Realism at the Movies

It is wicked cold. Nearly noon, and the earth outside is solid. I don’t think we will thaw out for a whole week. I really could do without winter. I should have been a bear.


We saw the Sherlock Holmes movie yesterday. The movie was good, but in a touch of reality, a couple sat down in front of us who stank to high heaven. Now I know that Western culture of that era was not all that concerned with personal hygiene, but I could have done without the reminder.

Still, the movie is fun. I wonder if you could get away with writing a character like Holmes now. I think there is an expectation that characters will be realistic, unless they are super heroes.


The movie theater is in a mall that used to be a theme park. It’s extremely long. My daughter wanted to look at boots when we were done, at a store which was on the polar opposite end of the mall. We wove our way through throngs of ambling people, darting through openings and changing sides of the aisle when necessary. It was kind of fun, something I had not done since I was a teenager and it was a game to race from one end of Dadeland Mall to the other at Christmas time.


I have been looking at my old nanos. Two years ago, I wrote a novel strictly as an exercise. I was trying to work out POV issues, so I wrote it in first person, from the point of view of a baker in her mid twenties who accidentally jumps forward 31 years in a Mazda. The interesting thing is that I had to invent history between 2007 and 2010, when the working class revolt takes place. I had the US economy, along with western Europe’s, crash during those years. Keep in mind that I wrote it in 2007. It culminates in a working class revolt, followed by a brief Afghan takeover three years later which didn’t stick, almost a footnote. The initial revolution began in a series of strikes in 2010.

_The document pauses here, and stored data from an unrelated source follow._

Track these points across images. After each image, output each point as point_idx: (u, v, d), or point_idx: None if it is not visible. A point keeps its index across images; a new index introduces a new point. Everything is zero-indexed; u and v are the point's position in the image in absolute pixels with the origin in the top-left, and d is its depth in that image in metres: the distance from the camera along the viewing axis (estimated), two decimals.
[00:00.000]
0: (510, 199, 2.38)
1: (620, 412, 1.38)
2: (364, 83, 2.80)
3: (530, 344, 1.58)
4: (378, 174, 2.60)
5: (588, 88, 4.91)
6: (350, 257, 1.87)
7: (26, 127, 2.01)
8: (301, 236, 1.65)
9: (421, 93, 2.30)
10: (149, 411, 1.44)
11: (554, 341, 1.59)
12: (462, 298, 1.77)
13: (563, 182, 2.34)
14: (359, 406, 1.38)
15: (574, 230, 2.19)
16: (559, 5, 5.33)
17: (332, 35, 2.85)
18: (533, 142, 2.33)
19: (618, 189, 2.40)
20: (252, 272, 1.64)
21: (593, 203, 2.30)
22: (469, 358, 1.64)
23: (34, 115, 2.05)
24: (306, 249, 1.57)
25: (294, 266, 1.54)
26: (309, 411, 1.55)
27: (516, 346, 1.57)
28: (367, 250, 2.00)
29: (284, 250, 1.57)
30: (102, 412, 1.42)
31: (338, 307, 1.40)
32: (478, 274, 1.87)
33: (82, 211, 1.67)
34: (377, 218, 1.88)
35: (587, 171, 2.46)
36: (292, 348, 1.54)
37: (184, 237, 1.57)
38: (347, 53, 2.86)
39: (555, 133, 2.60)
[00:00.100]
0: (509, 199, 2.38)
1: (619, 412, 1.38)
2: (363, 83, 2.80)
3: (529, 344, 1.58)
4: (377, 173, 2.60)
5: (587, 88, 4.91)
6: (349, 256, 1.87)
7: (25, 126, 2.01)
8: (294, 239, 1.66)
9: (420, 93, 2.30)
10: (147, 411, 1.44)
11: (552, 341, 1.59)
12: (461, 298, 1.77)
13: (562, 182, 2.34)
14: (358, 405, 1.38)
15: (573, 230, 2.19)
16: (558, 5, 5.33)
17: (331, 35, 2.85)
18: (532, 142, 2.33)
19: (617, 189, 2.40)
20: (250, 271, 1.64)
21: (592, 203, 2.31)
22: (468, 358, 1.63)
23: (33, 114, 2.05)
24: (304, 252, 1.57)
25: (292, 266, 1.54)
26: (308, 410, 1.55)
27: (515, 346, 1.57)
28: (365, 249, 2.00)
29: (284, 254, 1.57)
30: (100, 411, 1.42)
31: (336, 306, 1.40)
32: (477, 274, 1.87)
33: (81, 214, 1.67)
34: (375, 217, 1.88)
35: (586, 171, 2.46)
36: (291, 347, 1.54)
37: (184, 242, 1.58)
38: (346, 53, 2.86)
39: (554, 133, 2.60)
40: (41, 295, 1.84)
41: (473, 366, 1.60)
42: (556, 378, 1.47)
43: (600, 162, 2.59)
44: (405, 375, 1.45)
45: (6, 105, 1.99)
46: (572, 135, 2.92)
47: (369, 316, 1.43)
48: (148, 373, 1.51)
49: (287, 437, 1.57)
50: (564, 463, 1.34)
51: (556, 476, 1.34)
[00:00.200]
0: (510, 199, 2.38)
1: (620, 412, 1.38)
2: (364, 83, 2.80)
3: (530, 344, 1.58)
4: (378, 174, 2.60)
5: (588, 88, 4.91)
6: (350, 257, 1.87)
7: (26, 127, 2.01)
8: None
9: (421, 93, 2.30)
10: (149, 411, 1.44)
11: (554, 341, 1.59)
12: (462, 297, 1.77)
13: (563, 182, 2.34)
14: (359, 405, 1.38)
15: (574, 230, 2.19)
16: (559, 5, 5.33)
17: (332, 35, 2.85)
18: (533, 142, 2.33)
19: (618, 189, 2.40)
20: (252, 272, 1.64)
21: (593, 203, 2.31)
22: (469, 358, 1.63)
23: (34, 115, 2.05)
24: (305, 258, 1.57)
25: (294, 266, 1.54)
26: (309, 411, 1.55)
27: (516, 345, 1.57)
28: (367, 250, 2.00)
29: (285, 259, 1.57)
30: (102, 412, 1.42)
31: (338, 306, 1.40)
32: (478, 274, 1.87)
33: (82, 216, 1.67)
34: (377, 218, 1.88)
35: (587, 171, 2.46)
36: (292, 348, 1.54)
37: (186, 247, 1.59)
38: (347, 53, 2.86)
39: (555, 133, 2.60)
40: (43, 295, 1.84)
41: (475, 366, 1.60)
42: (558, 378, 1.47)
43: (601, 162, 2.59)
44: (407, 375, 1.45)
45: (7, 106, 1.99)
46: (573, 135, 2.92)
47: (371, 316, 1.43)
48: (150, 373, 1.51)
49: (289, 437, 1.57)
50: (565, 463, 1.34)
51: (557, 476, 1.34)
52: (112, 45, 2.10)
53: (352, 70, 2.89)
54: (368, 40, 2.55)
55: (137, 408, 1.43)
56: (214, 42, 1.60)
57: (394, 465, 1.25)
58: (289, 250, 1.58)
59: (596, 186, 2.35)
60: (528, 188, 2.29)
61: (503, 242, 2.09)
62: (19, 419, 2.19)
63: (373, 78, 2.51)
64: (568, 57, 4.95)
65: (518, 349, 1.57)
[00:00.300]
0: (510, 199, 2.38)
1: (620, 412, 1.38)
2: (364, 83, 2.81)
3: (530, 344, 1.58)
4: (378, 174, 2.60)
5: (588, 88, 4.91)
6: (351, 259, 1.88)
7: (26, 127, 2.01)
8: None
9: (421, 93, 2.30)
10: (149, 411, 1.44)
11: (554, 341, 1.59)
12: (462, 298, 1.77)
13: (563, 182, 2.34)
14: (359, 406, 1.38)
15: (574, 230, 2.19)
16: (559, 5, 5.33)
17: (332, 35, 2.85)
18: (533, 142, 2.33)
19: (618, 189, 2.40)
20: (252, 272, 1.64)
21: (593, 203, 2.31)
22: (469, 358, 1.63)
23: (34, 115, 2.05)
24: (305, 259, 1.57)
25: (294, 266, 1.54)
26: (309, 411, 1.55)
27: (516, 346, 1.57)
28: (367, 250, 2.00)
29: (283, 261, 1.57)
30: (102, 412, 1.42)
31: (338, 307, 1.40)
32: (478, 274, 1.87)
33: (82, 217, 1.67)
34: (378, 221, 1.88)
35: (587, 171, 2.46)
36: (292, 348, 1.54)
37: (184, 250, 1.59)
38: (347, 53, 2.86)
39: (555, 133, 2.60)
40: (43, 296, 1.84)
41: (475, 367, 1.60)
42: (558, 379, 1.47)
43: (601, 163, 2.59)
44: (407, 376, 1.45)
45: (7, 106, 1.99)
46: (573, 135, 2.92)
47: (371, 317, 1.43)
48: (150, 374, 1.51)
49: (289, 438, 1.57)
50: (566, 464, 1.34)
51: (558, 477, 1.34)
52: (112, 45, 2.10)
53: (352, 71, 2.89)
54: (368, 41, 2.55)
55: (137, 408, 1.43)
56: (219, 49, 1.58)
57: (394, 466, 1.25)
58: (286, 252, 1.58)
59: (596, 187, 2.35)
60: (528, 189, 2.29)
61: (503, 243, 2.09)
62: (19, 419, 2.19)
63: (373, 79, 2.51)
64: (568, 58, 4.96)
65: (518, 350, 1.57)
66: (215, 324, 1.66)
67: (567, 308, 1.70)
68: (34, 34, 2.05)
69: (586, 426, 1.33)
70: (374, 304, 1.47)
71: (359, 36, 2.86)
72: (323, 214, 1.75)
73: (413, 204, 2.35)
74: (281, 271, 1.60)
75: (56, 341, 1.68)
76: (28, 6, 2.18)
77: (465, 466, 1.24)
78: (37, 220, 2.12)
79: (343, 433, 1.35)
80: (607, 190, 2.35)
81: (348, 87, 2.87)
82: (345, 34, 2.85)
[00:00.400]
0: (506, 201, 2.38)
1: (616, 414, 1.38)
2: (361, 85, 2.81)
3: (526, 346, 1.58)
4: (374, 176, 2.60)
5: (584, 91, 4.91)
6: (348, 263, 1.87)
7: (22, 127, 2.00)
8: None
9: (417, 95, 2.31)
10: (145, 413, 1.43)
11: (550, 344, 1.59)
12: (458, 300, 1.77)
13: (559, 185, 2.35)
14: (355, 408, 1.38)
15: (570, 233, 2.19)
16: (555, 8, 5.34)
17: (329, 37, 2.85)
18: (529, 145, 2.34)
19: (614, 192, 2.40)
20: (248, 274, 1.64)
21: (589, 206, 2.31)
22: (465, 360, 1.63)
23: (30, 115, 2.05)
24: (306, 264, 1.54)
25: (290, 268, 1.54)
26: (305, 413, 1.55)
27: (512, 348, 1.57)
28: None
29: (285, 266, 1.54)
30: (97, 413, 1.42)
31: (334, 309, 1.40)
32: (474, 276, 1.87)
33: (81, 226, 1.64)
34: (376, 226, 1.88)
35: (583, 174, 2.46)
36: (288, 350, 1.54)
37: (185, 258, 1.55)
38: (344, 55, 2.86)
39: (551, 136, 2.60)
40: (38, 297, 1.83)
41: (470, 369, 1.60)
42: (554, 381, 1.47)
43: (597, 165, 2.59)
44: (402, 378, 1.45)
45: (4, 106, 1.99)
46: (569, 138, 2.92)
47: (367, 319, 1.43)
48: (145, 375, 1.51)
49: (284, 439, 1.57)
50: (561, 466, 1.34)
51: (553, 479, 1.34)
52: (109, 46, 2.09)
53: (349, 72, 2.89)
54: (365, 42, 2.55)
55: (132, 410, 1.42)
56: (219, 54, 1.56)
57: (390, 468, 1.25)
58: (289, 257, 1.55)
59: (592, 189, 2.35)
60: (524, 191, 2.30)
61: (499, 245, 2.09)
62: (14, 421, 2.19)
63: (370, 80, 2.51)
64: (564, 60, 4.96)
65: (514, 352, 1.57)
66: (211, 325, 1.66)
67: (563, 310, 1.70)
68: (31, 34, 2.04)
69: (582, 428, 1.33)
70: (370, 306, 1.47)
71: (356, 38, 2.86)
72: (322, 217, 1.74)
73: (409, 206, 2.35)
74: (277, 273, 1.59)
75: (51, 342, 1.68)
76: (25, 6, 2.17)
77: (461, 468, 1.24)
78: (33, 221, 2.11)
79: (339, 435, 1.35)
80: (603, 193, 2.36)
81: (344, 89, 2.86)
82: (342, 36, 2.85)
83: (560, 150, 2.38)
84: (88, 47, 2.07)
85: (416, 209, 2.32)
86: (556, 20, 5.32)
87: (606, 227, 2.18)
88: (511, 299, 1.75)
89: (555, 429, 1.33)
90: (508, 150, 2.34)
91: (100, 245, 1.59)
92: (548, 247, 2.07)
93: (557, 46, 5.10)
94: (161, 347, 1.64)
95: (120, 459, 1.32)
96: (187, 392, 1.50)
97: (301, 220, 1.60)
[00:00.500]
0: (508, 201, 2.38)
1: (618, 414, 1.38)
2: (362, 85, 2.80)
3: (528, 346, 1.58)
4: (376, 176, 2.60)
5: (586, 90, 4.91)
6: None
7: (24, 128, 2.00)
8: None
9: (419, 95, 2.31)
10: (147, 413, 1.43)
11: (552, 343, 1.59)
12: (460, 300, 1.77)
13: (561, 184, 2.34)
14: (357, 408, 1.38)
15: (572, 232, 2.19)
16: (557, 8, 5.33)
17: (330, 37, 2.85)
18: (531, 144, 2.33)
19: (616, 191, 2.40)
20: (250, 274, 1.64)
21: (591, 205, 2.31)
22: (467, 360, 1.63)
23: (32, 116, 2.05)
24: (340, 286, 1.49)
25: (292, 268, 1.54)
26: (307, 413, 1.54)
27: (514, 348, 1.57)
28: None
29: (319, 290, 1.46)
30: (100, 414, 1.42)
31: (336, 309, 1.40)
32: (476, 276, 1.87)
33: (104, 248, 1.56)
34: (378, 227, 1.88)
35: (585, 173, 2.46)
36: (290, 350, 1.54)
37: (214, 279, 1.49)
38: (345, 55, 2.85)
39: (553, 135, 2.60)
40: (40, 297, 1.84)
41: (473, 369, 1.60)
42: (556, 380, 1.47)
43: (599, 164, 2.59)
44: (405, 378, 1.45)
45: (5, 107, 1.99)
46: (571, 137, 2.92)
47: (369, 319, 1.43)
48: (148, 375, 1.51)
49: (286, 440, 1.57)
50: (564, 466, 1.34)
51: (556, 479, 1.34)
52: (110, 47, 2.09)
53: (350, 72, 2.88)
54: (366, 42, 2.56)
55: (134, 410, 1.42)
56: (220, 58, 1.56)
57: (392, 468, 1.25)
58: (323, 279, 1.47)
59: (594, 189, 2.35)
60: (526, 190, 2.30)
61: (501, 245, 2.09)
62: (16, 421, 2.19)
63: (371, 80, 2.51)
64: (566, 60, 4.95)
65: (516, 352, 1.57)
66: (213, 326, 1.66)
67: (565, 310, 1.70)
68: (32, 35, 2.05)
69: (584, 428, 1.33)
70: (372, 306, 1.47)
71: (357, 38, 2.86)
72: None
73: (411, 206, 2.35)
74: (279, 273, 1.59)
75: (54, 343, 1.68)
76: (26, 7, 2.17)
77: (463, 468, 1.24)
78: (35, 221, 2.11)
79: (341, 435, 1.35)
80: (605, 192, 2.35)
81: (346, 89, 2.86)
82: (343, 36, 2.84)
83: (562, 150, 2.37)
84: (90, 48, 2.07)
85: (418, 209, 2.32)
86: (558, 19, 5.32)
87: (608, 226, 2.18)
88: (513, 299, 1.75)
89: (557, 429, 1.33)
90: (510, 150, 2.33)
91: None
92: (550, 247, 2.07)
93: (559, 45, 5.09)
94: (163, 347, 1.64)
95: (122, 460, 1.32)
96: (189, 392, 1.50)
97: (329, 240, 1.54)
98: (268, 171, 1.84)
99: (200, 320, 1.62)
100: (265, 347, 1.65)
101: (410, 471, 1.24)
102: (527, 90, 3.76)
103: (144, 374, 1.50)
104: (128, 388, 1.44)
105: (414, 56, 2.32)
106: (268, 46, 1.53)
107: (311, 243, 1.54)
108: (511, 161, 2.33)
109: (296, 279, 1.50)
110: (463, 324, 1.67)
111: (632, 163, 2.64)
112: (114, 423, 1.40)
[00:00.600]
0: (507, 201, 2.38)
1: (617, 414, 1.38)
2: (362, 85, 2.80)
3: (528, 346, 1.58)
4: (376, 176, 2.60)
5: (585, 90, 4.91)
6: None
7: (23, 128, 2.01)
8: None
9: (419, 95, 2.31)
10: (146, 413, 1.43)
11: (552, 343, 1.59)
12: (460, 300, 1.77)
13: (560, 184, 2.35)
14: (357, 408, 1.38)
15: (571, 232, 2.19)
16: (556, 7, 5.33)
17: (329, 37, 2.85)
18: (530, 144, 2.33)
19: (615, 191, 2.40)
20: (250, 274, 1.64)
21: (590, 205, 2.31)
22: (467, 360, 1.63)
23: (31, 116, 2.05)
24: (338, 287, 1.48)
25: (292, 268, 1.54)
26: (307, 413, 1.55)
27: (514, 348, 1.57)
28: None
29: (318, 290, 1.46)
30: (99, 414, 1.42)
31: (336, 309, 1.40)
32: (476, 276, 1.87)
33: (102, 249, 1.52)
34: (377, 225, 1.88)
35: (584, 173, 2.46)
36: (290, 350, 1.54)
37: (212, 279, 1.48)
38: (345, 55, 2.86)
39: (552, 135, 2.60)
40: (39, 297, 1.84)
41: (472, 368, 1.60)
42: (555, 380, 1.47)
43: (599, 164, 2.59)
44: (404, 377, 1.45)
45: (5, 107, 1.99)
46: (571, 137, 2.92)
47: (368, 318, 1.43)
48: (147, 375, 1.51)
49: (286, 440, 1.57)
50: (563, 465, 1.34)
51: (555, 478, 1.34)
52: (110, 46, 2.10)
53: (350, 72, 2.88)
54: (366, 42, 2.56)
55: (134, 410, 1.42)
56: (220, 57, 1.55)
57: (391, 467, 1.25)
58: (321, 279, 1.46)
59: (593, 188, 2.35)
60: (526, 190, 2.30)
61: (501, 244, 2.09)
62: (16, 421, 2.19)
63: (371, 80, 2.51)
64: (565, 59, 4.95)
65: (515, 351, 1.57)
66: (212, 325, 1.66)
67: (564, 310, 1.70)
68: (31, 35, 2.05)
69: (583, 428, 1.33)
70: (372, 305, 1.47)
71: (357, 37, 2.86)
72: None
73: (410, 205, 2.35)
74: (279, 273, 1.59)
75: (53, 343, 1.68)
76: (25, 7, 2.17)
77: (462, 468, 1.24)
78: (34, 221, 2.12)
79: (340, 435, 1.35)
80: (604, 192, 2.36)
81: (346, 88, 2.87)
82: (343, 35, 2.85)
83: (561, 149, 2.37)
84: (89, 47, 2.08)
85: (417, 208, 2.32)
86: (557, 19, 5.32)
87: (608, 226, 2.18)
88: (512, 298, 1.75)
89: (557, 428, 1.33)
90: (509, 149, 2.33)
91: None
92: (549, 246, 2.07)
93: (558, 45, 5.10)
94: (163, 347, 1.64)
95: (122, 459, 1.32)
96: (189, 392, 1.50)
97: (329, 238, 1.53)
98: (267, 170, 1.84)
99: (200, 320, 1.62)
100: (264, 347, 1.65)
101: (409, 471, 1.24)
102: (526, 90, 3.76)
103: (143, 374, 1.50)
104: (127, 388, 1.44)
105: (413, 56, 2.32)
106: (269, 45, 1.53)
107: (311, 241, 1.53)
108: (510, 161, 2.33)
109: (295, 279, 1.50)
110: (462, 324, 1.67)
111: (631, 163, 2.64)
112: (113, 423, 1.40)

I have no intention of ever trying to publish it, but it is my favorite. It is full of plot holes, and writing history only a short time into the future is probably not a good idea, but it has a strong social message about both class and racial prejudice, and good characters. The premise is ridiculous, but this is true of a lot of my writing. Social message buried under silliness.


If I had to pick a genre, it would be Nonsense.